A vessel contains oil (Density = \(0.8 \, \text{g/cm}^3\)) over mercury (density = \(13.6 \, \text{g/cm}^3\)). A homogeneous sphere floats with half of its volume immersed in mercury and the other half in oil. The density of the material of the sphere is \( x \, \text{g/cm}^3 \). The value of \(x\) is

Hint:

If object is in multiple fluids $\longrightarrow$ take weighted average based on volume fractions.

Answer 1

Concept: Floating condition: \[ \text{Weight} = \text{Buoyant force} \]

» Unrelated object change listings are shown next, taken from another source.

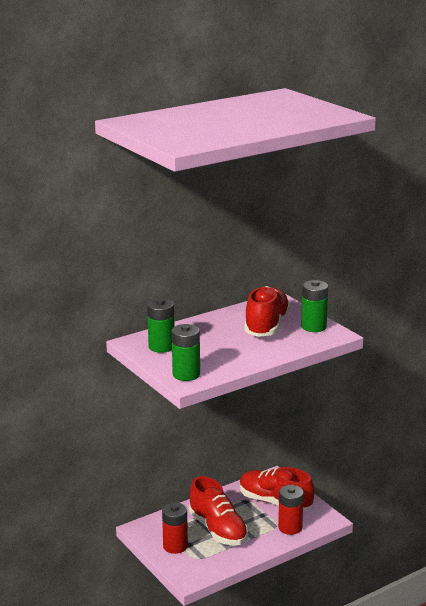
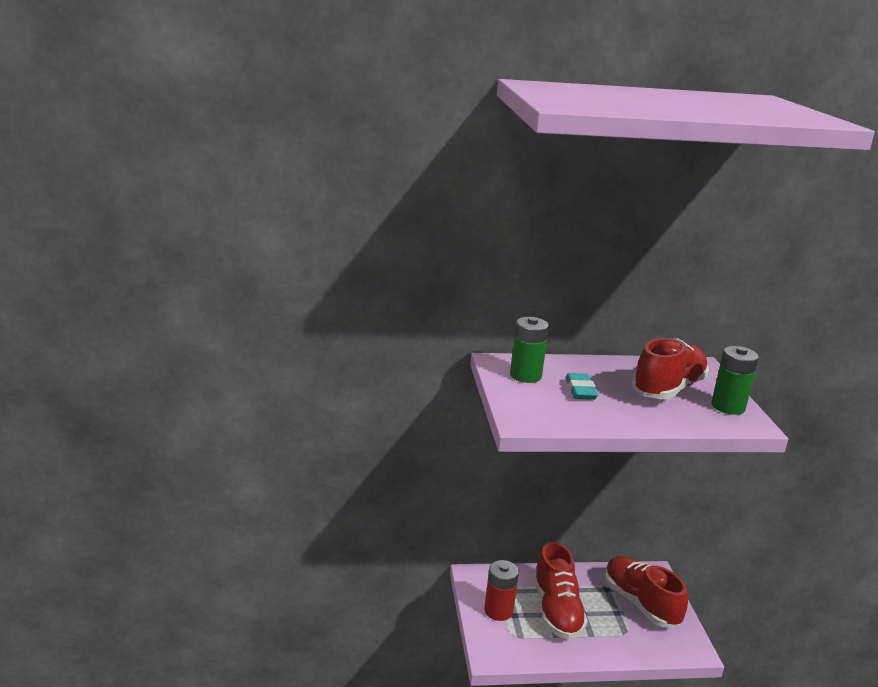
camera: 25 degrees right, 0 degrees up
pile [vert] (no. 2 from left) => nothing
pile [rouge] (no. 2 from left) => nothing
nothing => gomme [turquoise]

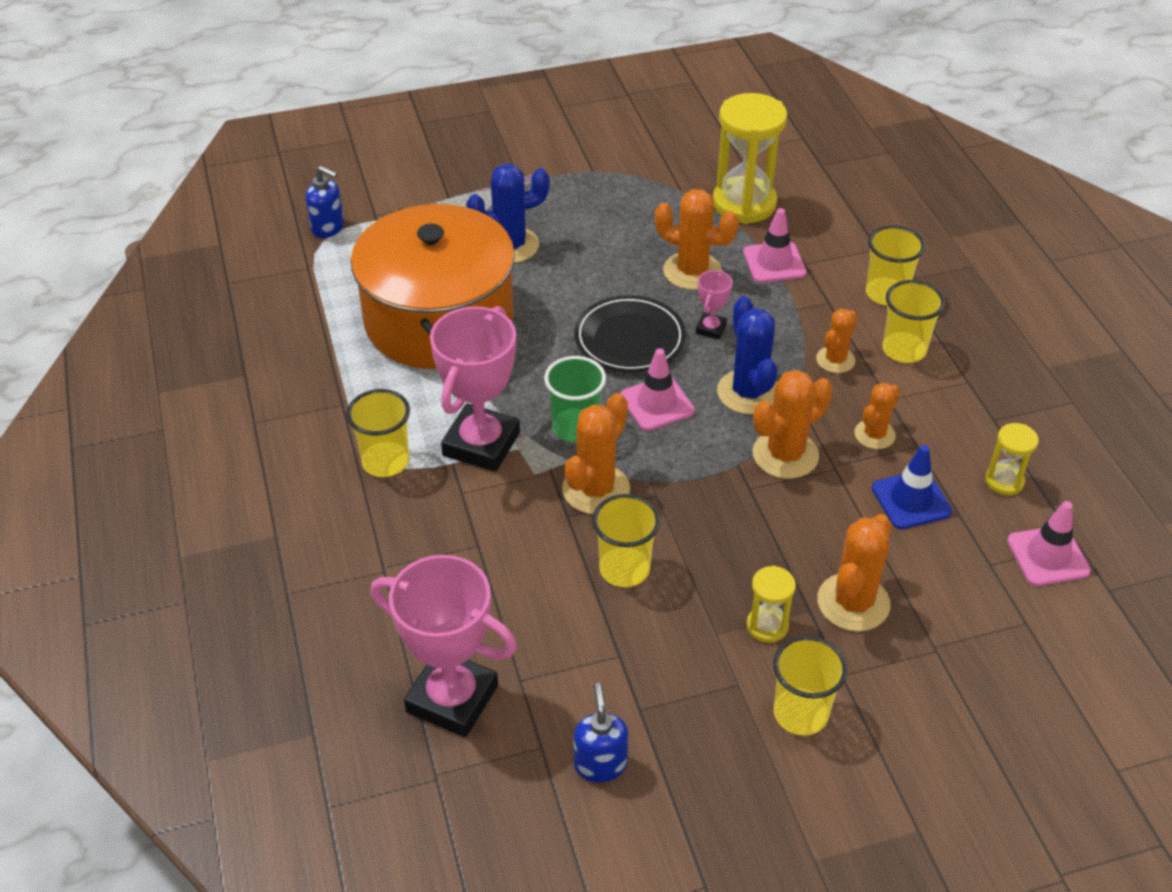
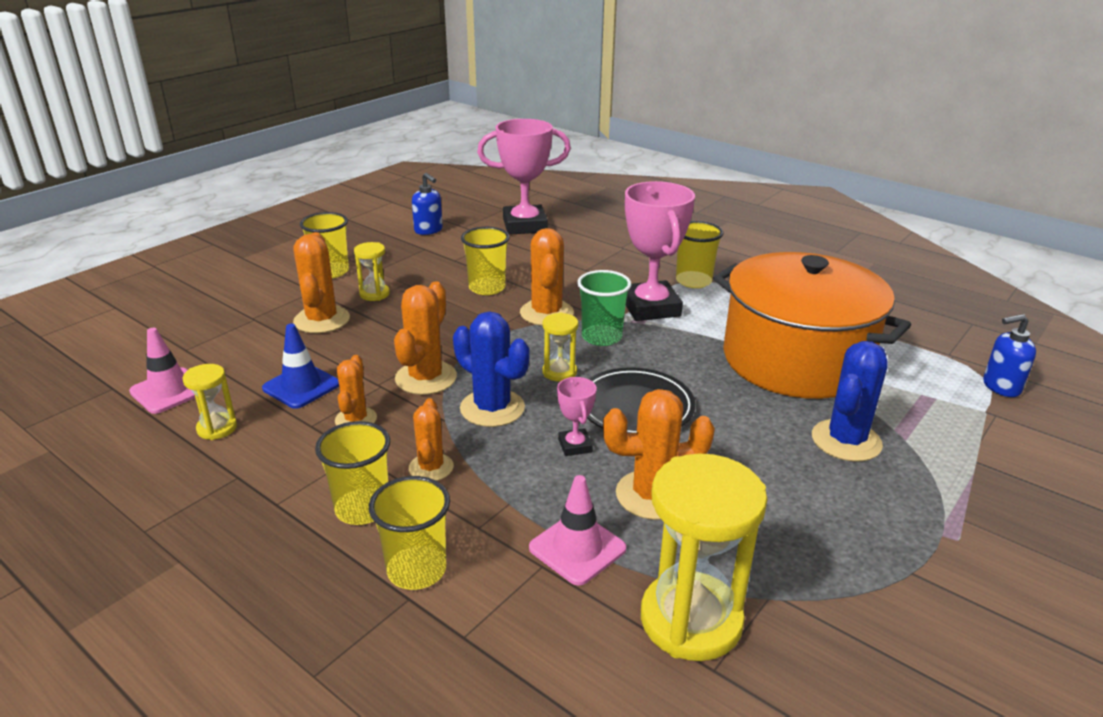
camera: 145 degrees right, 15 degrees down
cône de chantier [rose] (no. 1 from left) => sablier [jaune] (no. 3 from left)

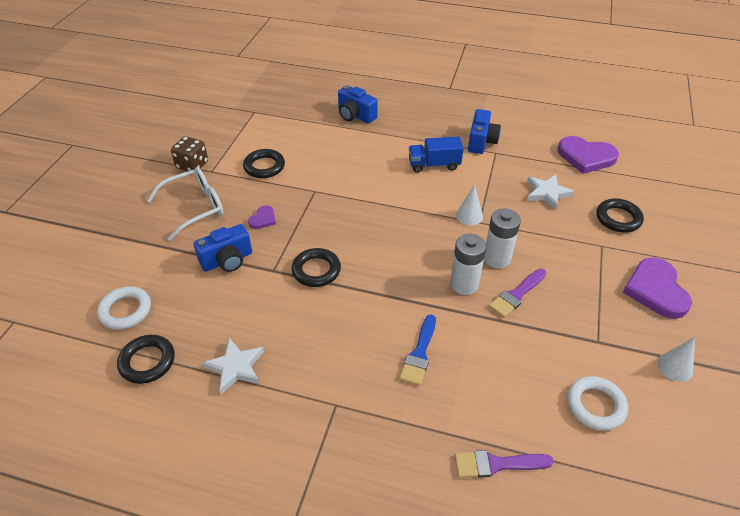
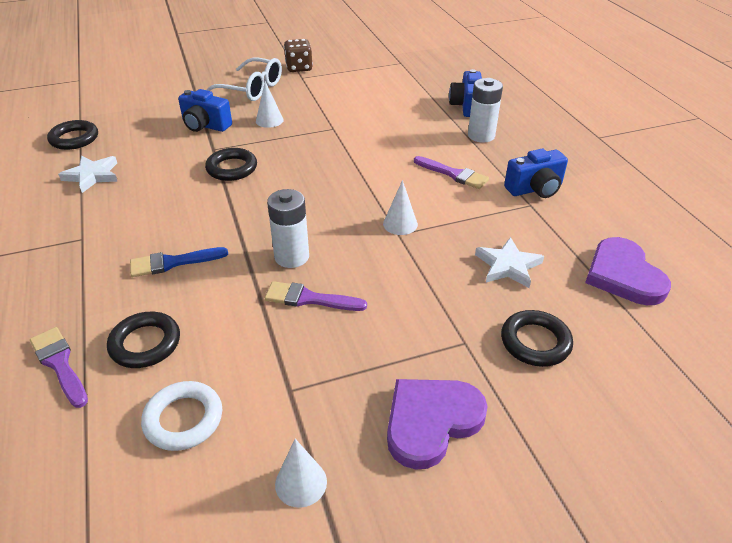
camera: 55 degrees right, 5 degrees down
anneau [blanc] (no. 1 from left) => nothing
anneau [noir] (no. 2 from left), shifted
cœur [violet] (no. 1 from left) => cône [blanc] (no. 1 from left)
camion [bleu] => pinceau [violet] (no. 3 from left)
pile [blanc] (no. 2 from left), shifted

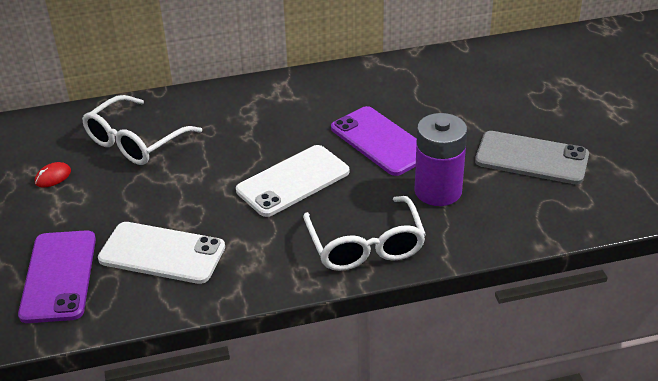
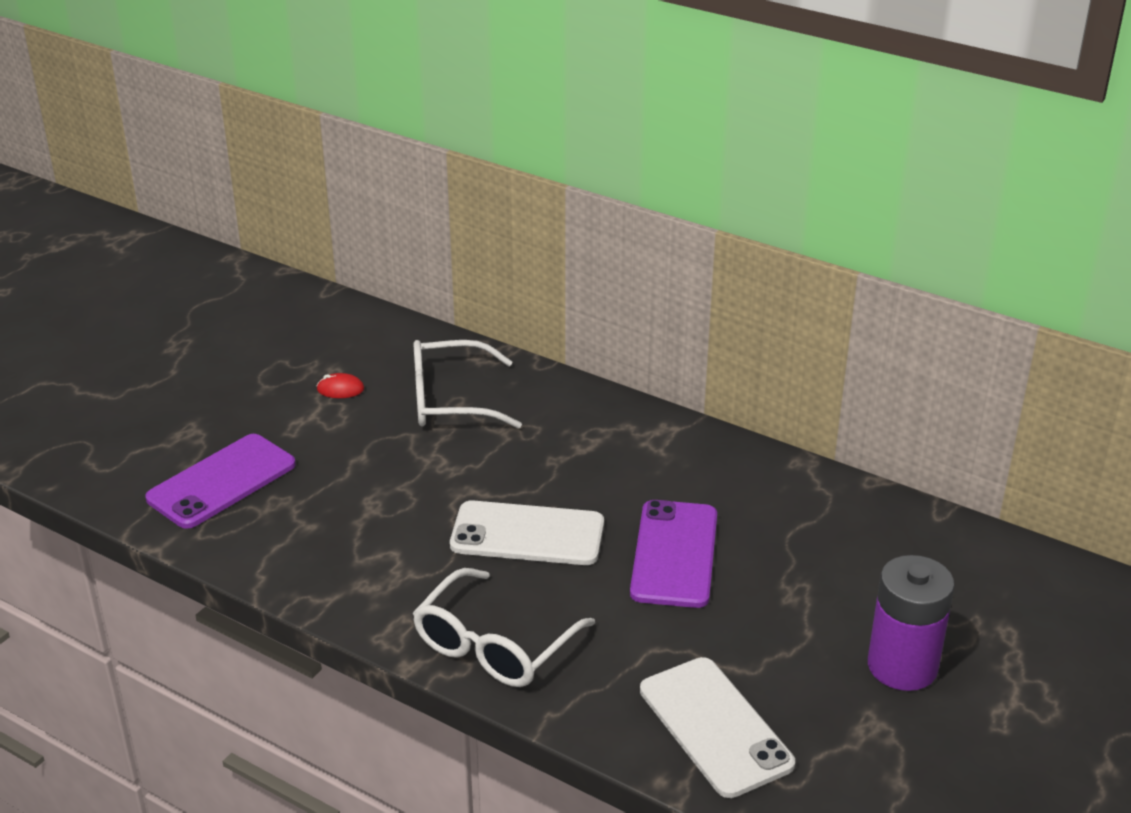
camera: 45 degrees right, 5 degrees down
téléphone [blanc] (no. 1 from left in the first image) => téléphone [blanc] (no. 2 from left), shifted
pile [violet], shifted
téléphone [gris] => nothing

Step 1: Apply buoyancy principle.
Half volume in oil and half in mercury: \[ \rho_{\text{sphere}} V g = \frac{V}{2} \rho_{\text{oil}} g + \frac{V}{2} \rho_{\text{Hg}} g \]

Step 2: Simplify.
\[ \rho_{\text{sphere}} = \frac{1}{2}(\rho_{\text{oil}} + \rho_{\text{Hg}}) \]

Step 3: Substitute values.
\[ = \frac{1}{2}(0.8 + 13.6) = \frac{14.4}{2} = 7.2 \] Thus, \(x = 7.2\).